Still, a little while ago there was poignant pang. Mum has left her recipe books to my (now) evil step-sister. That’s a matter of little concern, but for the recipes that mum had collected over the years and had either pasted or hand copied into a notebook. Growing up I remember mum having two notebooks, the ‘wallpaper books’ we called them because they were clad in a wash and wipe, very garish, wallpaper.

In those books was the food that we had again and again from the time I was a boy until I was an adult. I sat at the kitchen bench in Lower Plenty eating those recipes, and later, in Eltham and Montmorency, in Templestowe, Toorak and Canterbury. Food is a such a resonant element in life, not just for what it provides but what it stirs up. We eat, we share, with family and friends, an experience that is as much about fellowship and community as it is about sustenance. It’s hard then to look upon recipes like this without memories being evoked.

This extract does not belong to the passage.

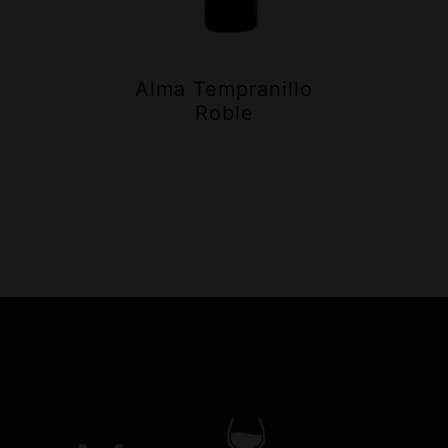
Alma Tempranillo
Roble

The wallpaper books have long since fallen apart, and the pages from it pasted and taped into newer versions of those books. In the kitchen earlier I looked up at the shelf of recipe books. I’ll have to pack them up for the step-sister I thought. Then I thought, I can’t lose those recipes. From the shelf I picked out the thick notebook mum had copied the recipes into. I browsed through it, recalling recipes from long ago, reminded of mum by her elegant script, so familiar, and occasionally of her personality by the notes she wrote in the margins – ‘this is delicious’ or ‘yum, yum.’ There were recipes from my aunt – it was she who gave mum the wallpaper books – including the famous monkey gland steak recipe. She too is dead.

I found as I read so many favourite recipes that I could hardly think back without getting sentimental – or feeling hungry. I ripped a sheet of paper from a nearby newspaper, and as I went through the book placed a strip in each page there was a recipe I wanted. I would lose mum’s words, her writing, the memories that went directly with that, but at least I could copy out these favourite recipes for posterity – mum’s potato and leek soup say, many bowls of which I enjoyed on cold winter days over many years; or steak and pineapple, such a retro seeming dish now, but delicious; and her vanilla slices, famous for miles about with their passionfruit icing; and so on.

Funny, a Simon and Garfunkel song came on as I looked through the recipes, ‘preserve your memories’ they sang, ‘they’re all that’s left you’.